- **TASK INSTRUCTIONS**
All the entries need to be duplicated exactly, with the pictures omitted.
Start of SUPPLIED DATA
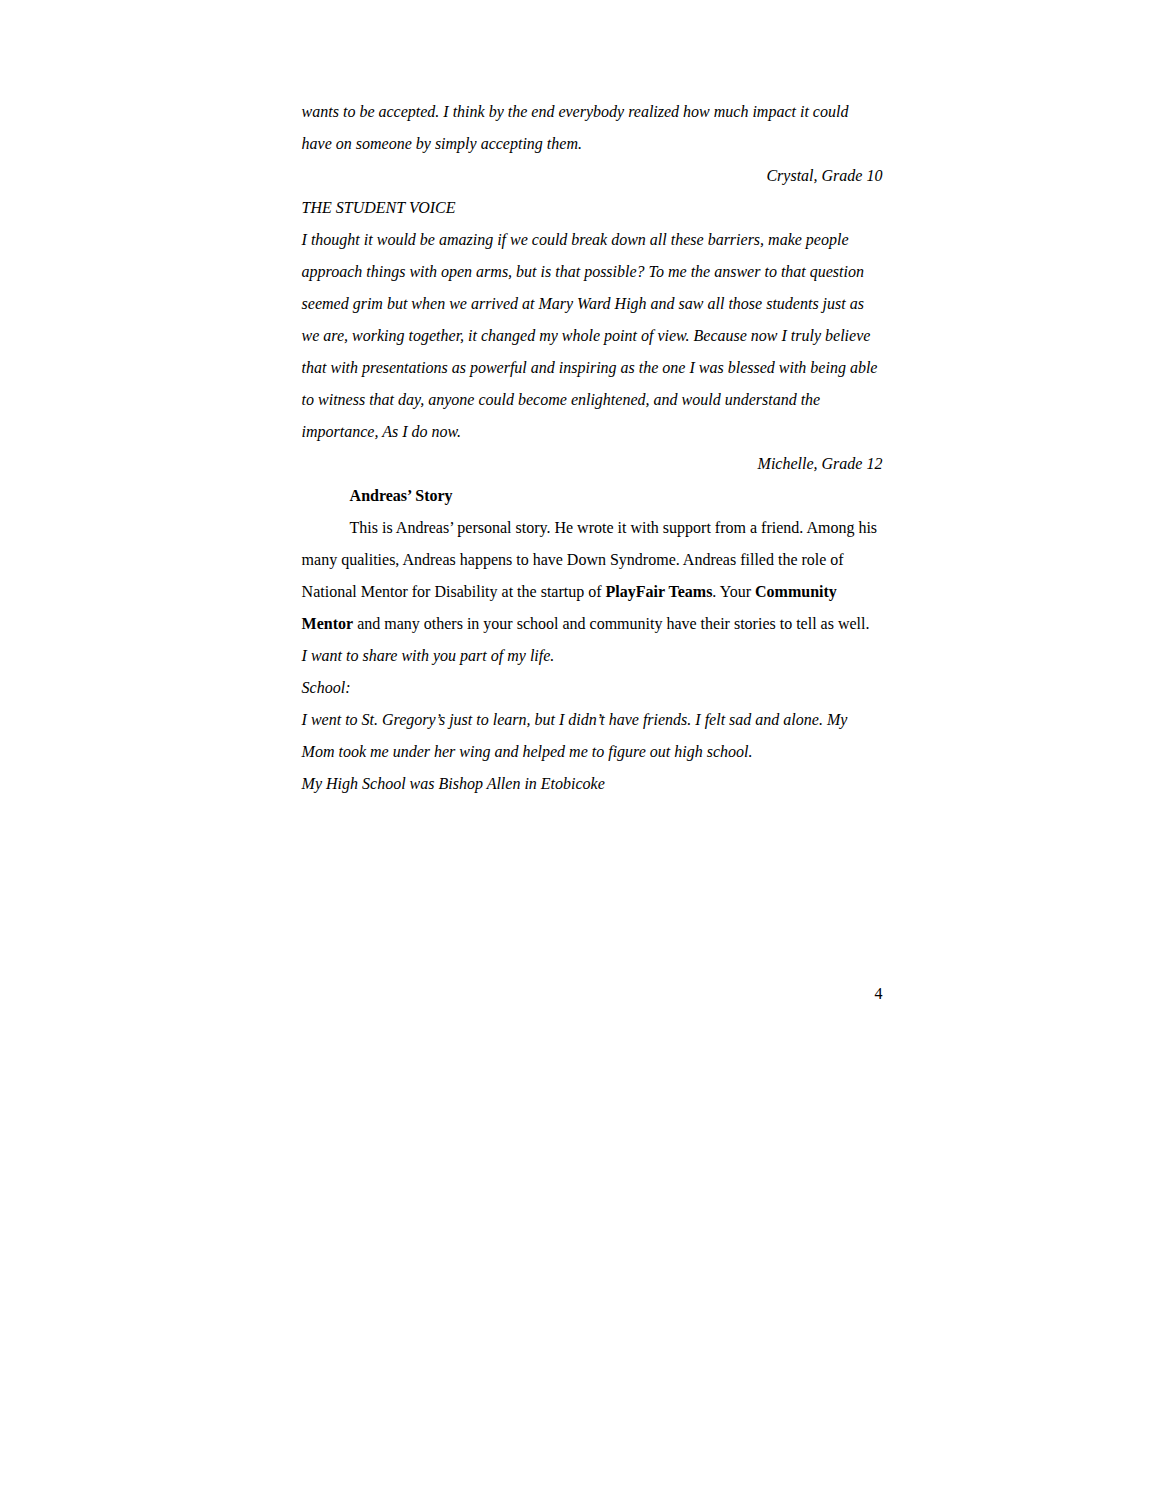wants to be accepted. I think by the end everybody realized how much impact it could have on someone by simply accepting them.
Crystal, Grade 10
THE STUDENT VOICE
I thought it would be amazing if we could break down all these barriers, make people approach things with open arms, but is that possible? To me the answer to that question seemed grim but when we arrived at Mary Ward High and saw all those students just as we are, working together, it changed my whole point of view. Because now I truly believe that with presentations as powerful and inspiring as the one I was blessed with being able to witness that day, anyone could become enlightened, and would understand the importance, As I do now.
Michelle, Grade 12
Andreas’ Story
This is Andreas’ personal story. He wrote it with support from a friend. Among his many qualities, Andreas happens to have Down Syndrome. Andreas filled the role of National Mentor for Disability at the startup of PlayFair Teams. Your Community Mentor and many others in your school and community have their stories to tell as well.
I want to share with you part of my life.
School:
I went to St. Gregory’s just to learn, but I didn’t have friends. I felt sad and alone. My Mom took me under her wing and helped me to figure out high school.
My High School was Bishop Allen in Etobicoke
4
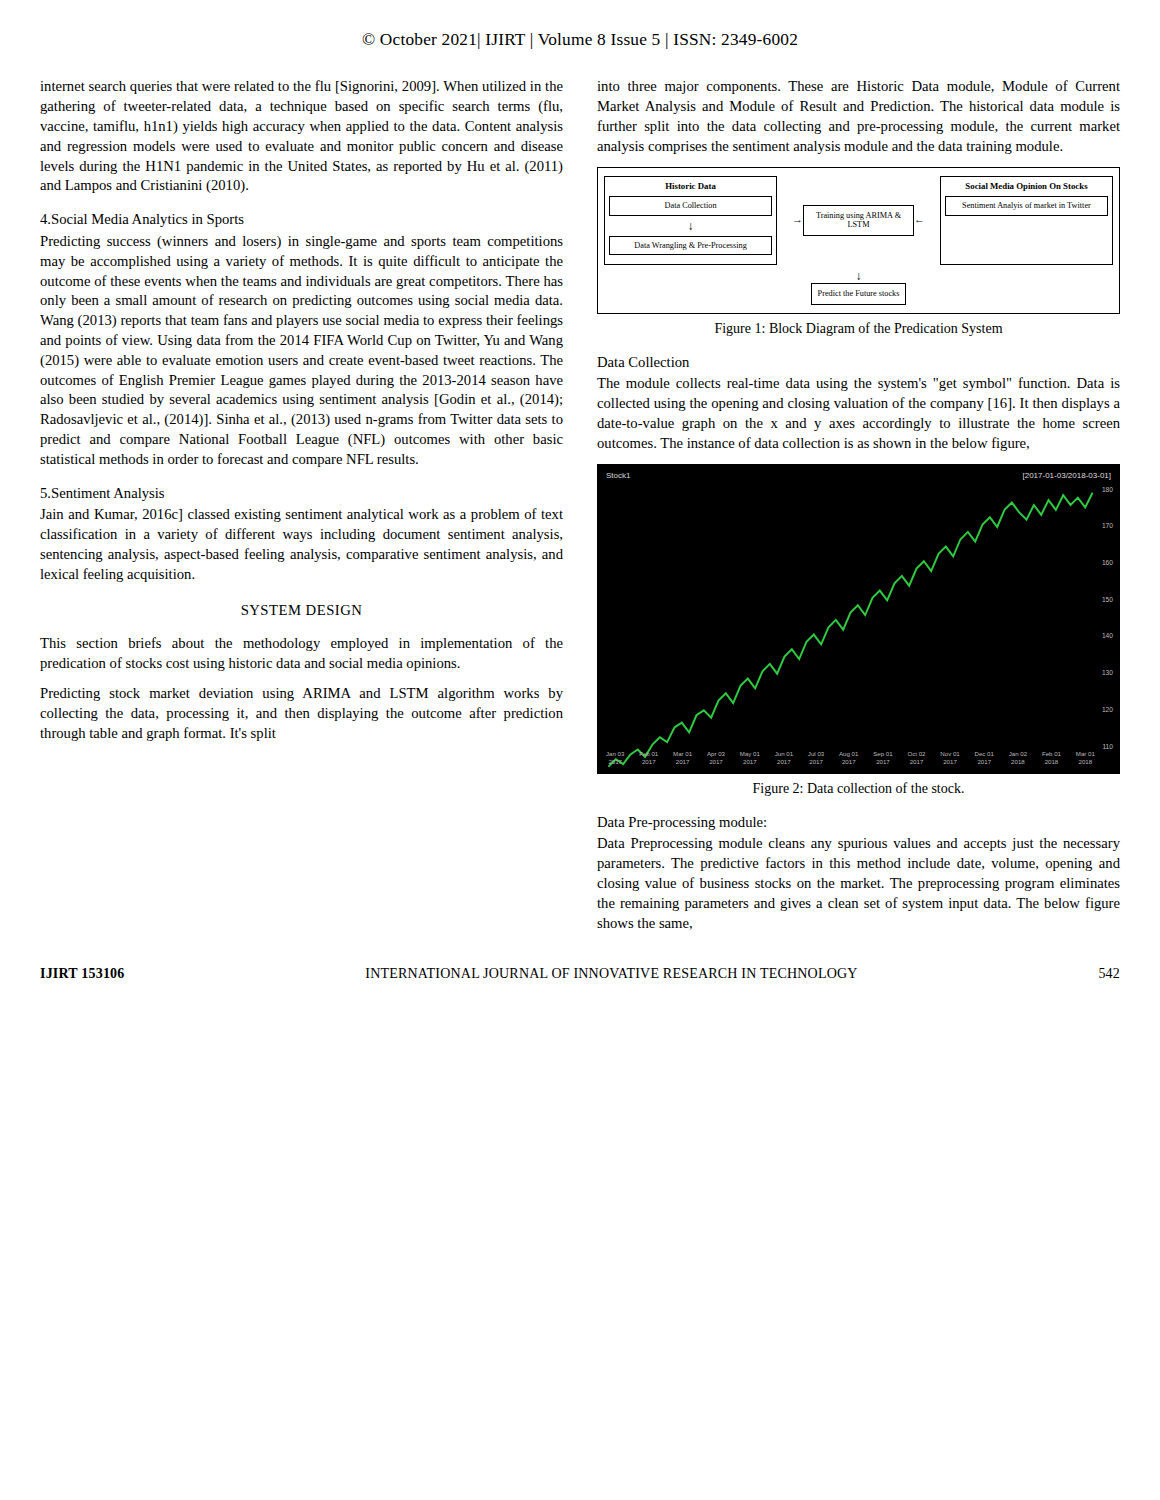© October 2021| IJIRT | Volume 8 Issue 5 | ISSN: 2349-6002
internet search queries that were related to the flu [Signorini, 2009]. When utilized in the gathering of tweeter-related data, a technique based on specific search terms (flu, vaccine, tamiflu, h1n1) yields high accuracy when applied to the data. Content analysis and regression models were used to evaluate and monitor public concern and disease levels during the H1N1 pandemic in the United States, as reported by Hu et al. (2011) and Lampos and Cristianini (2010).
4.Social Media Analytics in Sports
Predicting success (winners and losers) in single-game and sports team competitions may be accomplished using a variety of methods. It is quite difficult to anticipate the outcome of these events when the teams and individuals are great competitors. There has only been a small amount of research on predicting outcomes using social media data. Wang (2013) reports that team fans and players use social media to express their feelings and points of view. Using data from the 2014 FIFA World Cup on Twitter, Yu and Wang (2015) were able to evaluate emotion users and create event-based tweet reactions. The outcomes of English Premier League games played during the 2013-2014 season have also been studied by several academics using sentiment analysis [Godin et al., (2014); Radosavljevic et al., (2014)]. Sinha et al., (2013) used n-grams from Twitter data sets to predict and compare National Football League (NFL) outcomes with other basic statistical methods in order to forecast and compare NFL results.
5.Sentiment Analysis
Jain and Kumar, 2016c] classed existing sentiment analytical work as a problem of text classification in a variety of different ways including document sentiment analysis, sentencing analysis, aspect-based feeling analysis, comparative sentiment analysis, and lexical feeling acquisition.
SYSTEM DESIGN
This section briefs about the methodology employed in implementation of the predication of stocks cost using historic data and social media opinions.
Predicting stock market deviation using ARIMA and LSTM algorithm works by collecting the data, processing it, and then displaying the outcome after prediction through table and graph format. It's split
into three major components. These are Historic Data module, Module of Current Market Analysis and Module of Result and Prediction. The historical data module is further split into the data collecting and pre-processing module, the current market analysis comprises the sentiment analysis module and the data training module.
Historic Data
Data Collection
↓
Data Wrangling & Pre-Processing
→
Training using ARIMA & LSTM
←
Social Media Opinion On Stocks
Sentiment Analyis of market in Twitter
↓
Predict the Future stocks
Figure 1: Block Diagram of the Predication System
Data Collection
The module collects real-time data using the system's "get symbol" function. Data is collected using the opening and closing valuation of the company [16]. It then displays a date-to-value graph on the x and y axes accordingly to illustrate the home screen outcomes. The instance of data collection is as shown in the below figure,
Stock1
[2017-01-03/2018-03-01]
180 170 160 150 140 130 120 110
Jan 03
2017 Feb 01
2017 Mar 01
2017 Apr 03
2017 May 01
2017 Jun 01
2017 Jul 03
2017 Aug 01
2017 Sep 01
2017 Oct 02
2017 Nov 01
2017 Dec 01
2017 Jan 02
2018 Feb 01
2018 Mar 01
2018
Figure 2: Data collection of the stock.
Data Pre-processing module:
Data Preprocessing module cleans any spurious values and accepts just the necessary parameters. The predictive factors in this method include date, volume, opening and closing value of business stocks on the market. The preprocessing program eliminates the remaining parameters and gives a clean set of system input data. The below figure shows the same,
IJIRT 153106
INTERNATIONAL JOURNAL OF INNOVATIVE RESEARCH IN TECHNOLOGY
542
End of SUPPLIED DATA
- **ANSWER SECTION**
wants to be accepted. I think by the end everybody realized how much impact it could have on someone by simply accepting them.
Crystal, Grade 10
THE STUDENT VOICE
I thought it would be amazing if we could break down all these barriers, make people approach things with open arms, but is that possible? To me the answer to that question seemed grim but when we arrived at Mary Ward High and saw all those students just as we are, working together, it changed my whole point of view. Because now I truly believe that with presentations as powerful and inspiring as the one I was blessed with being able to witness that day, anyone could become enlightened, and would understand the importance, As I do now.
Michelle, Grade 12
Andreas’ Story
This is Andreas’ personal story. He wrote it with support from a friend. Among his many qualities, Andreas happens to have Down Syndrome. Andreas filled the role of National Mentor for Disability at the startup of PlayFair Teams. Your Community Mentor and many others in your school and community have their stories to tell as well.
I want to share with you part of my life.
School:
I went to St. Gregory’s just to learn, but I didn’t have friends. I felt sad and alone. My Mom took me under her wing and helped me to figure out high school.
My High School was Bishop Allen in Etobicoke
4
© October 2021| IJIRT | Volume 8 Issue 5 | ISSN: 2349-6002
internet search queries that were related to the flu [Signorini, 2009]. When utilized in the gathering of tweeter-related data, a technique based on specific search terms (flu, vaccine, tamiflu, h1n1) yields high accuracy when applied to the data. Content analysis and regression models were used to evaluate and monitor public concern and disease levels during the H1N1 pandemic in the United States, as reported by Hu et al. (2011) and Lampos and Cristianini (2010).
4.Social Media Analytics in Sports
Predicting success (winners and losers) in single-game and sports team competitions may be accomplished using a variety of methods. It is quite difficult to anticipate the outcome of these events when the teams and individuals are great competitors. There has only been a small amount of research on predicting outcomes using social media data. Wang (2013) reports that team fans and players use social media to express their feelings and points of view. Using data from the 2014 FIFA World Cup on Twitter, Yu and Wang (2015) were able to evaluate emotion users and create event-based tweet reactions. The outcomes of English Premier League games played during the 2013-2014 season have also been studied by several academics using sentiment analysis [Godin et al., (2014); Radosavljevic et al., (2014)]. Sinha et al., (2013) used n-grams from Twitter data sets to predict and compare National Football League (NFL) outcomes with other basic statistical methods in order to forecast and compare NFL results.
5.Sentiment Analysis
Jain and Kumar, 2016c] classed existing sentiment analytical work as a problem of text classification in a variety of different ways including document sentiment analysis, sentencing analysis, aspect-based feeling analysis, comparative sentiment analysis, and lexical feeling acquisition.
SYSTEM DESIGN
This section briefs about the methodology employed in implementation of the predication of stocks cost using historic data and social media opinions.
Predicting stock market deviation using ARIMA and LSTM algorithm works by collecting the data, processing it, and then displaying the outcome after prediction through table and graph format. It's split
into three major components. These are Historic Data module, Module of Current Market Analysis and Module of Result and Prediction. The historical data module is further split into the data collecting and pre-processing module, the current market analysis comprises the sentiment analysis module and the data training module.
Historic Data
Data Collection
↓
Data Wrangling & Pre-Processing
→
Training using ARIMA & LSTM
←
Social Media Opinion On Stocks
Sentiment Analyis of market in Twitter
↓
Predict the Future stocks
Figure 1: Block Diagram of the Predication System
Data Collection
The module collects real-time data using the system's "get symbol" function. Data is collected using the opening and closing valuation of the company [16]. It then displays a date-to-value graph on the x and y axes accordingly to illustrate the home screen outcomes. The instance of data collection is as shown in the below figure,
Stock1
[2017-01-03/2018-03-01]
180 170 160 150 140 130 120 110
Jan 03
2017 Feb 01
2017 Mar 01
2017 Apr 03
2017 May 01
2017 Jun 01
2017 Jul 03
2017 Aug 01
2017 Sep 01
2017 Oct 02
2017 Nov 01
2017 Dec 01
2017 Jan 02
2018 Feb 01
2018 Mar 01
2018
Figure 2: Data collection of the stock.
Data Pre-processing module:
Data Preprocessing module cleans any spurious values and accepts just the necessary parameters. The predictive factors in this method include date, volume, opening and closing value of business stocks on the market. The preprocessing program eliminates the remaining parameters and gives a clean set of system input data. The below figure shows the same,
IJIRT 153106
INTERNATIONAL JOURNAL OF INNOVATIVE RESEARCH IN TECHNOLOGY
542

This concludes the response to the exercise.